Voice/Vision Holocaust Survivor Oral History Archive

Joseph Gringlas - January 14 & 22, March 18, 1993

Birkenau

No, when you were now at Birkenau...

Yeah.

You had just been sick not too long before.

No, in Blizyn, that was a long time ago.

That was be...long before.

I was out of the typhus already.

So you passed.

I passed, yeah. I passed, they, cause they checked us over again, we can work.

Mm-hm.

So uh, after being there in Birkenau and I don't--I, let's see I remember Birkenau was, I can't, I don't understand 'til now what happened. A lot of Jewish people were gathered and was praying. They were praying out--they were, you know outside of Birkenau tremendous bar...barrack, you know and they were praying. I said what the heck they're praying now that we're dying. But they're praying, that God is going to help us? I know that books, I don't know how they got in, I don't know--can you imagine?

In the barracks? Was this in...

Huh?

...in the barracks?

It was a big barracks, but between the barracks outside, you could go--you went out of the barracks.

They were praying outside.

Yeah. And you were surrounded, you couldn't go in place because you were surrounded in electrical wiring and guards, SS guards. And another--and they didn't take you to work, you just walk, stand around all day long. And at--after awhile I was taken to a fort, in next to our--every barracks in, in area was with wires. And next--we could see through wires the other camp, another camp, but is same area but, but separated with wiring. It was a woman camp. And I was picked up in a group in Birkenau to go--it was a ditch between going down the bottom on the, on, outside the barracks they cleaned us. So we saw how the women without no hair and uniforms. And we were, we could see the women there, they was separated from the men. So I worked there. And all--and then and I told you a lot of people were sent out. It was not, Birkenau was not a camp, a working camp, it was liquidation camp. There's, there's no work there. So they--it was no good. Because if you don't work, you're gonna go to camp, to concen...to the liquidation of uh, the gas chamber, today you're going to go next day, you know. That was the problem. You felt terrible. At least you work you know they're going to keep you for awhile.

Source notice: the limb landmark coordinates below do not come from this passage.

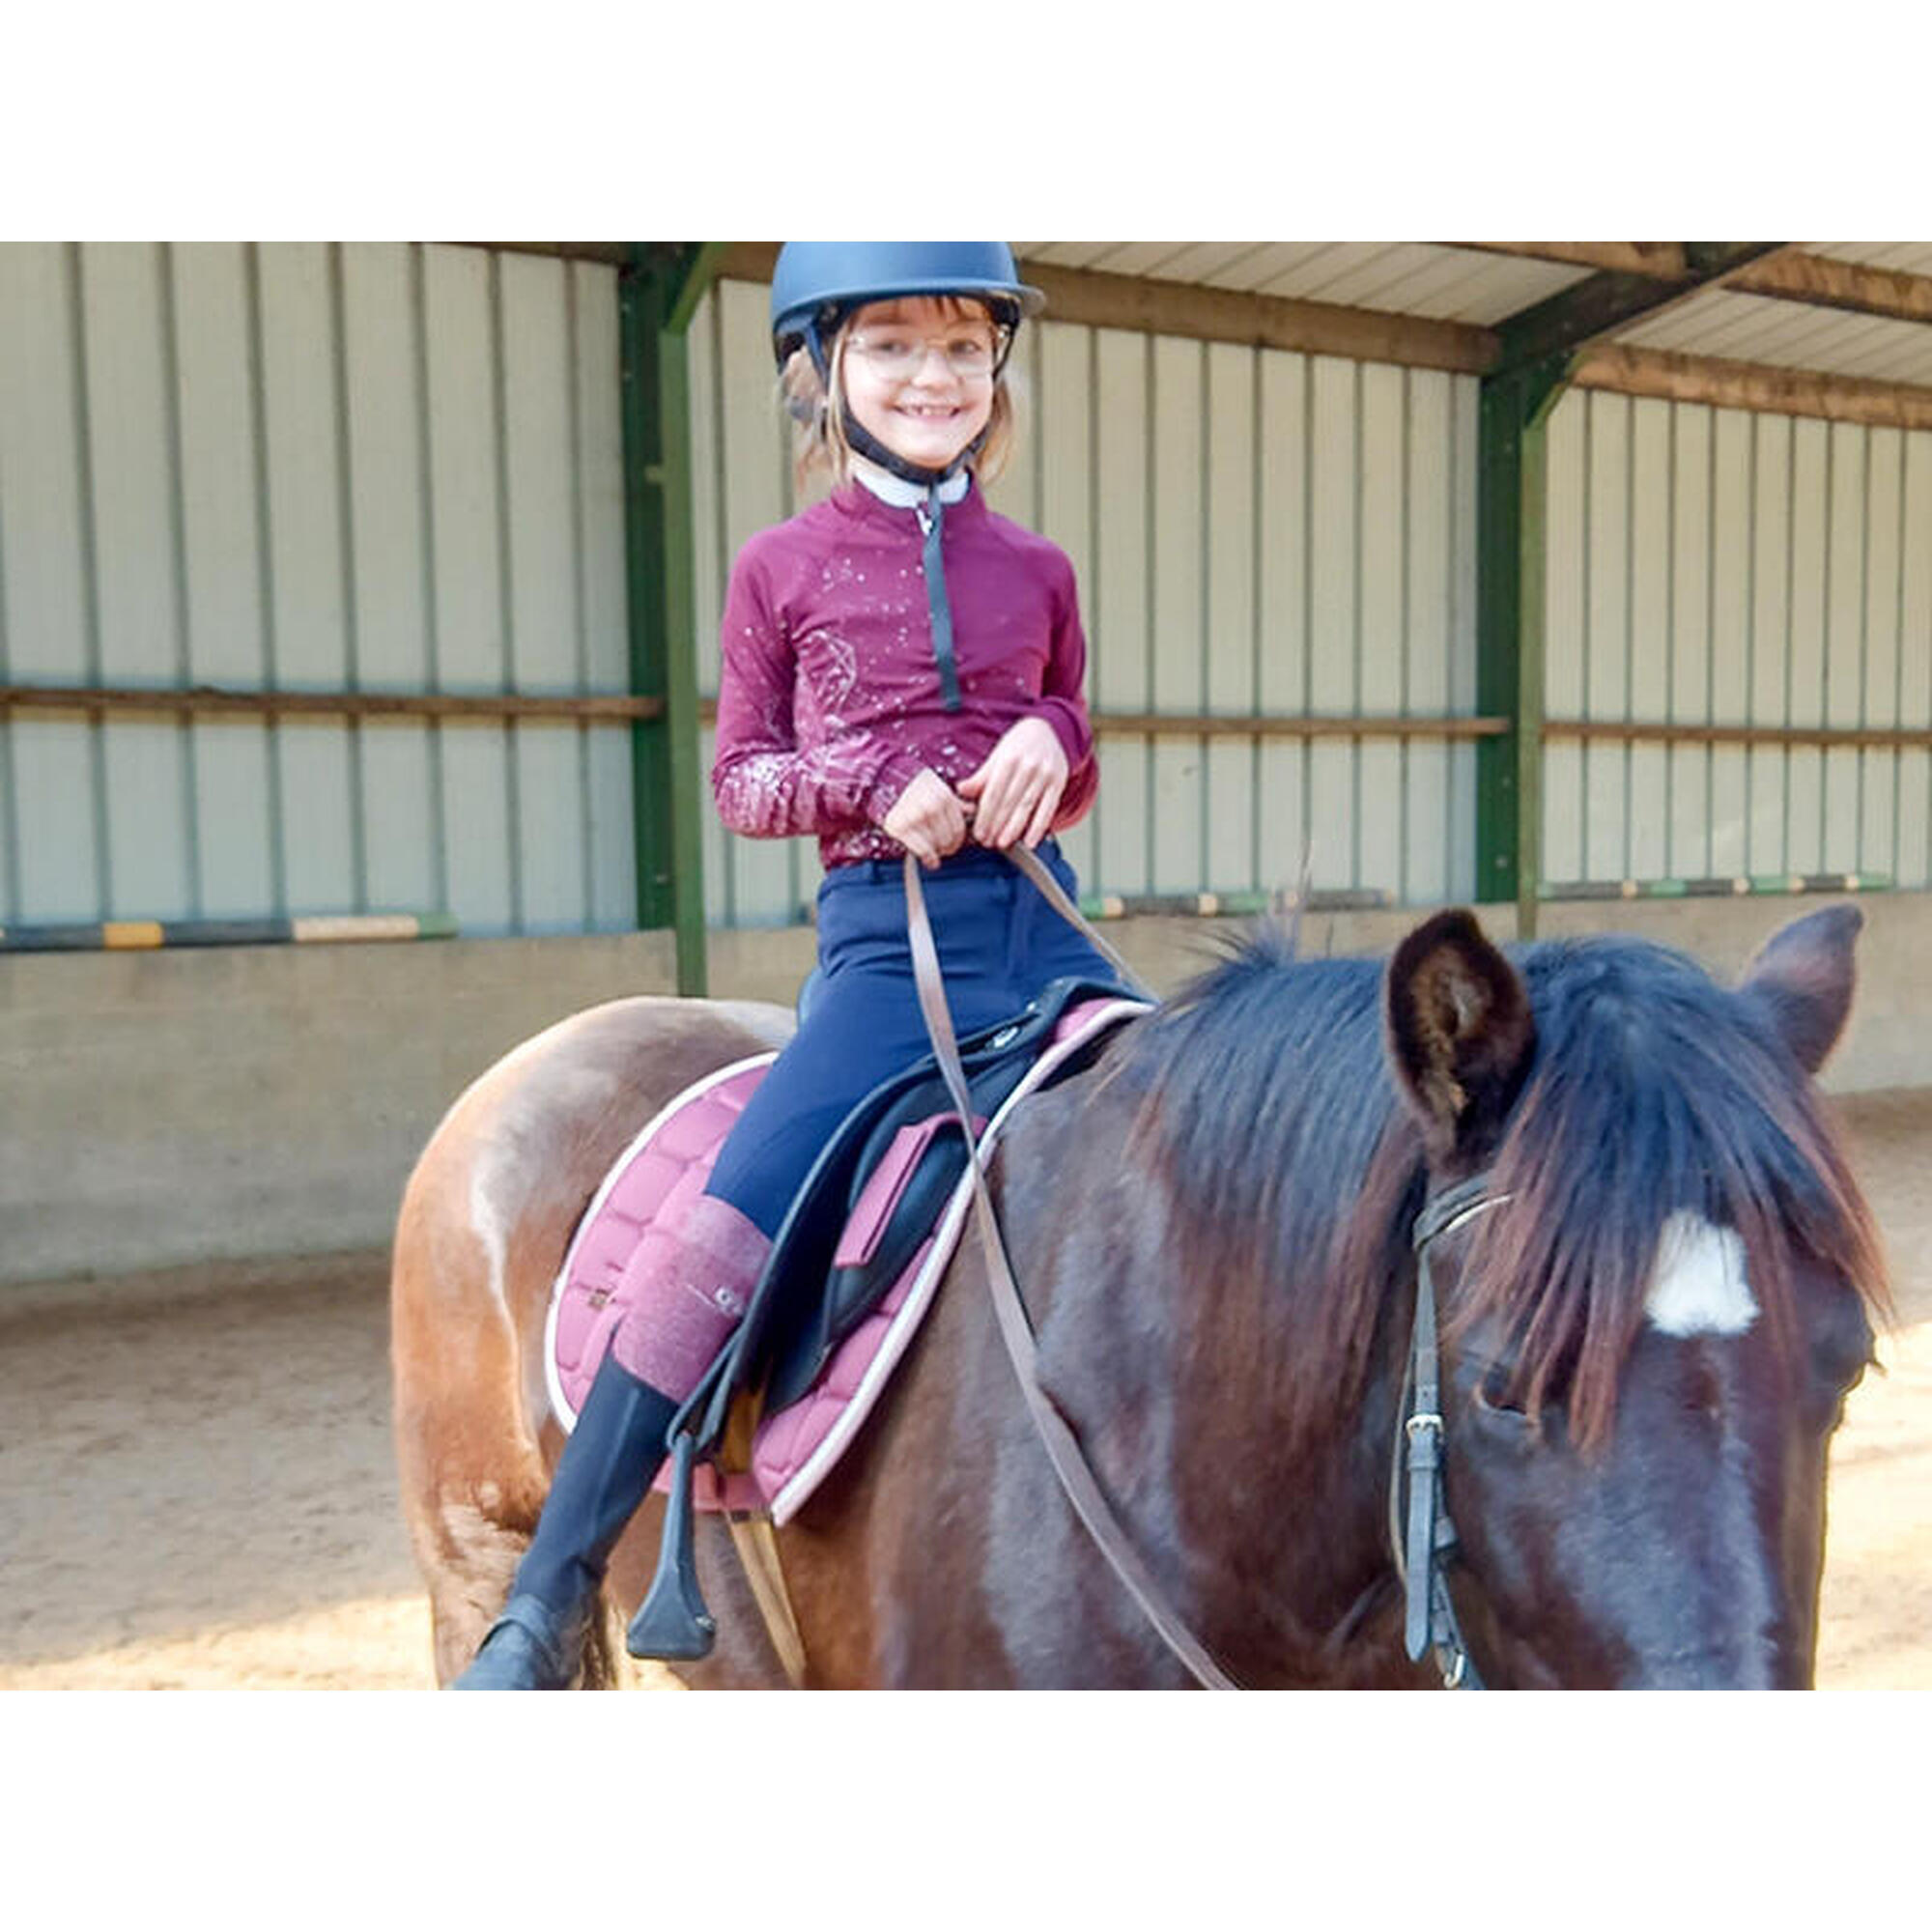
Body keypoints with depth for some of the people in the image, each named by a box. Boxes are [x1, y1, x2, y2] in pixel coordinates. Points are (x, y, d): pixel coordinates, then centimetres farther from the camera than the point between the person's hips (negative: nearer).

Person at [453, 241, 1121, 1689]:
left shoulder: (1035, 571, 12)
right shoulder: (784, 568, 6)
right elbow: (740, 779, 7)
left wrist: (1049, 745, -4)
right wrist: (870, 782, -12)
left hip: (1040, 922, 4)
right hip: (887, 934, -4)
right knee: (723, 1239, -19)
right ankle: (545, 1609, -6)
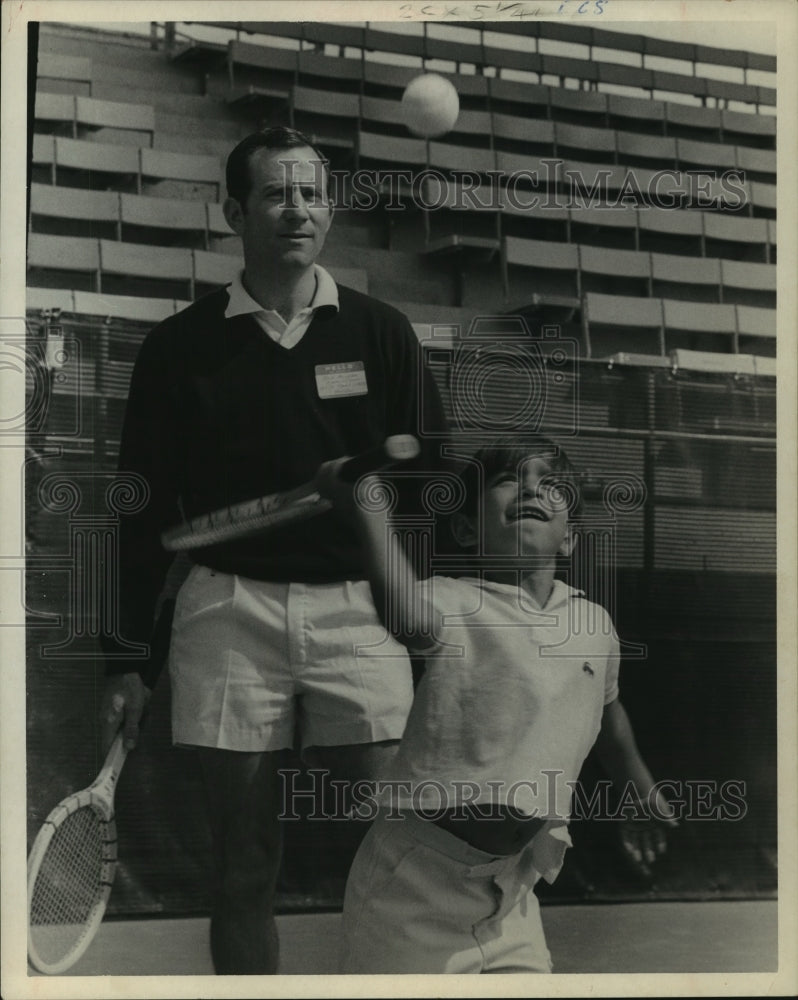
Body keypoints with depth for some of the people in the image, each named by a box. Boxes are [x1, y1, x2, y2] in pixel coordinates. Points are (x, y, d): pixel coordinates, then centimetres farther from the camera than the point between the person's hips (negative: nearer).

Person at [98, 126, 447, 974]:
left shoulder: (380, 333, 7)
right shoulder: (180, 346, 7)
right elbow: (145, 511, 8)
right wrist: (127, 661, 5)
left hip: (357, 609, 0)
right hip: (229, 610, 0)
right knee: (244, 867, 5)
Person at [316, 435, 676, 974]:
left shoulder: (593, 622, 7)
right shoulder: (455, 603, -12)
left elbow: (609, 712, 27)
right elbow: (408, 619, -38)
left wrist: (645, 796, 39)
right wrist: (369, 507, -41)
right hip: (418, 881, -6)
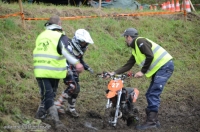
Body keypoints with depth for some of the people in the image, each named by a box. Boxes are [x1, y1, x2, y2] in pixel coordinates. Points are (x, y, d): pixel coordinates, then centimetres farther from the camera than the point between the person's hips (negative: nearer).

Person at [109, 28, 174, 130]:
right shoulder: (135, 50, 21)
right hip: (158, 69, 10)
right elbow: (128, 66, 21)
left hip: (165, 65, -10)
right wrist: (114, 73, 12)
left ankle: (151, 121, -18)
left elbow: (150, 56, -19)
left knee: (153, 94, -15)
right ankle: (154, 120, 11)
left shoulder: (140, 41, -8)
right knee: (150, 95, 9)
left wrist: (142, 72, -15)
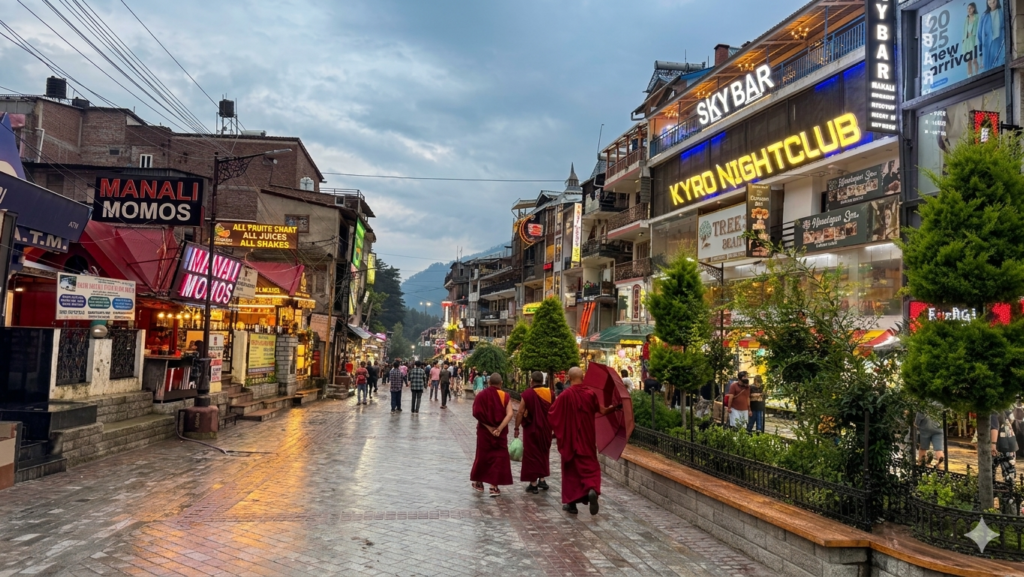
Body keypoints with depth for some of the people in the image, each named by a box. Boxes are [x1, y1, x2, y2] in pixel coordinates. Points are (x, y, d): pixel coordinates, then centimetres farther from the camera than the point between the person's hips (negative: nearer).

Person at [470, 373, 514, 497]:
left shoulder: (481, 395, -5)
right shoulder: (505, 396, -5)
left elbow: (477, 413, -14)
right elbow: (509, 414, -16)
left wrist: (488, 427, -13)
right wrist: (499, 428, -20)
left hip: (484, 431, 1)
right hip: (500, 432, -1)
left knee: (483, 455, 16)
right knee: (498, 456, 6)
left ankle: (479, 482, 28)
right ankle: (494, 486, 1)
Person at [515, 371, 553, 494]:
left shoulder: (527, 393, -13)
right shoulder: (550, 393, -2)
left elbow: (520, 412, -14)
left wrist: (517, 428, -5)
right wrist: (552, 427, 17)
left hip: (531, 429, -4)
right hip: (546, 429, 4)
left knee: (531, 455, 6)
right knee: (543, 454, 21)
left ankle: (533, 484, 7)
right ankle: (542, 480, 24)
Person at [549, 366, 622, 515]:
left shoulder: (565, 395, -12)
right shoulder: (590, 393, -7)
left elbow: (552, 414, -7)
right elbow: (601, 411, -1)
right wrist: (615, 407, 15)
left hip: (570, 438, -1)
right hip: (587, 438, 1)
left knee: (571, 468, 11)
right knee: (590, 465, 10)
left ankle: (571, 503, 14)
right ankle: (592, 490, -19)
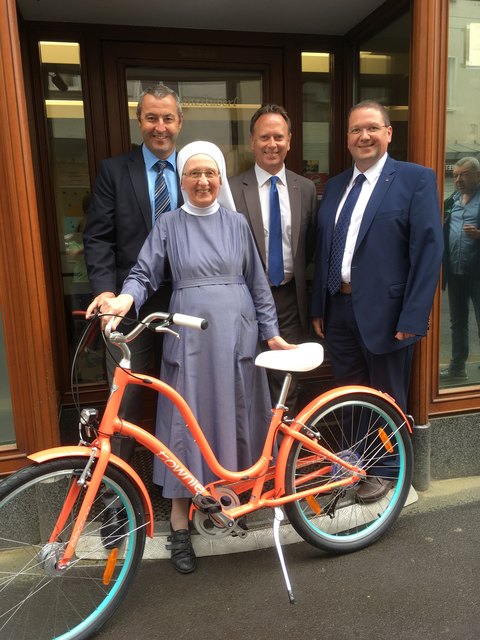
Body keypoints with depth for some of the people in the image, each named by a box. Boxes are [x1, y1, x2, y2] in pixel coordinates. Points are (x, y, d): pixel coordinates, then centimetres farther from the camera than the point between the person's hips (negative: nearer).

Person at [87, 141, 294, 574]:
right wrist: (124, 299, -24)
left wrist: (271, 333, 7)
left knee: (235, 418, 9)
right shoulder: (169, 225, 5)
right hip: (189, 336, -1)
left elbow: (257, 282, 10)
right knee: (187, 424, 1)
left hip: (235, 334, 2)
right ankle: (180, 525, 13)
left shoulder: (236, 223, 10)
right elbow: (145, 274, -2)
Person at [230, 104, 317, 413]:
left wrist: (294, 271, 4)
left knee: (287, 382, 12)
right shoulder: (232, 189, -6)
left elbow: (310, 246, 13)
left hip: (290, 298, 3)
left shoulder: (306, 188, 5)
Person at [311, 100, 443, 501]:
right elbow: (323, 249, 12)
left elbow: (429, 251, -11)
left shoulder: (416, 179, -4)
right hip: (339, 309, 5)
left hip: (385, 311, -5)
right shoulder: (335, 185, 13)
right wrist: (319, 307, 9)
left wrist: (413, 318, -16)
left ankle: (384, 471, 33)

Let me stop. When you, when you looked at the women in the next camp...

Yeah.

...did you think you might see one, someone from your family?

No, because I don't know, I, I had a feeling that they were sent right away to M...Majdanek. They wouldn't--they didn't go to Auschwitz. They went to Majdanek. And we knew Majdanek was not a camp uh, working camp either. Those were killing, gas. Q:???

Yeah. And so, eh. What's talking about?